Native multi-channel means the whole system knows what happened on every channel.

What about deliverability?

Every multi-channel conversation eventually comes back to: "will my emails actually land?"

Ghost handles deliverability natively:

  • Mailbox warm-up integration — if you're starting a new sender, warm it up without a separate tool.
  • SPF, DKIM, DMARC checks when you connect a mailbox; clear guidance if anything's missing.
  • Per-mailbox throttling and day/time sending windows so volume looks human.
  • Rotate across multiple mailboxes for team-scale sends.

You still need to write decent emails. Ghost handles the rest.

The Claude-powered writing layer

One more thing worth calling out: the multi-channel sequence builder is the first place where Ghost's Claude-powered rewriting really earns its rent.

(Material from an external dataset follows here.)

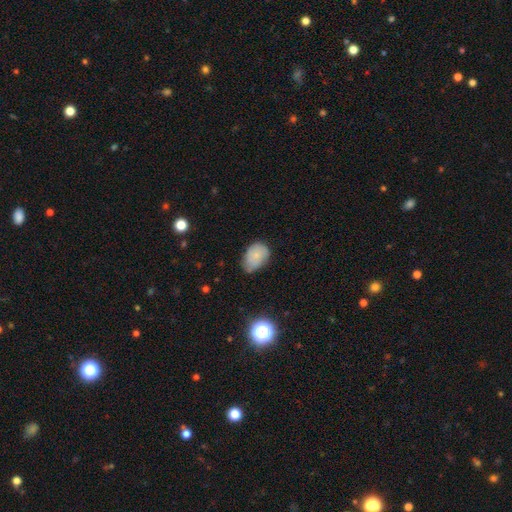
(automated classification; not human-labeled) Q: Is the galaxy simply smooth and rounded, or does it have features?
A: smooth — 75%.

Inside the builder you can:

  • Rewrite all — give Claude feedback on the whole sequence and get a coherent rewrite that maintains tone across channels.
  • Refine this step — select a specific step, type what you want to change ("make it less salesy," "add a proof point," "shorten by 30%"), and Claude rewrites only that step.
  • Change tone per step — opener casual, follow-up professional, break-up warm — all without breaking the flow.

It's the difference between an AI writer that dumps a first draft and a co-writer that iterates with you.

How to get started

Multi-channel is live for all Ghost users on the $99/month plan.

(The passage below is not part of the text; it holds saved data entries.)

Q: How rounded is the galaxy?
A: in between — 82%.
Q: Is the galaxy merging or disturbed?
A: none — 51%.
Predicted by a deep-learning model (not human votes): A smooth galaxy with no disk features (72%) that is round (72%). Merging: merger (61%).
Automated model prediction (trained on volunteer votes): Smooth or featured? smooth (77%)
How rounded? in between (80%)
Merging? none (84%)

  1. Go to Outbound → Settings and connect your Gmail or Outlook mailbox. Two clicks, OAuth, done.
  2. Open a sequence (or start a new one).
  3. Each step has a channel dropdown. Add email steps where it makes sense.
  4. Let Claude draft the email copy from your brand voice + the signal that will fire the sequence.
  5. Launch.

If you're not a Ghost user yet, start a free trial and you'll have LinkedIn + email sequences live in your workspace in under five minutes.

The single-channel era is ending. The teams moving to real multi-channel first are the ones who'll win the rest of 2026.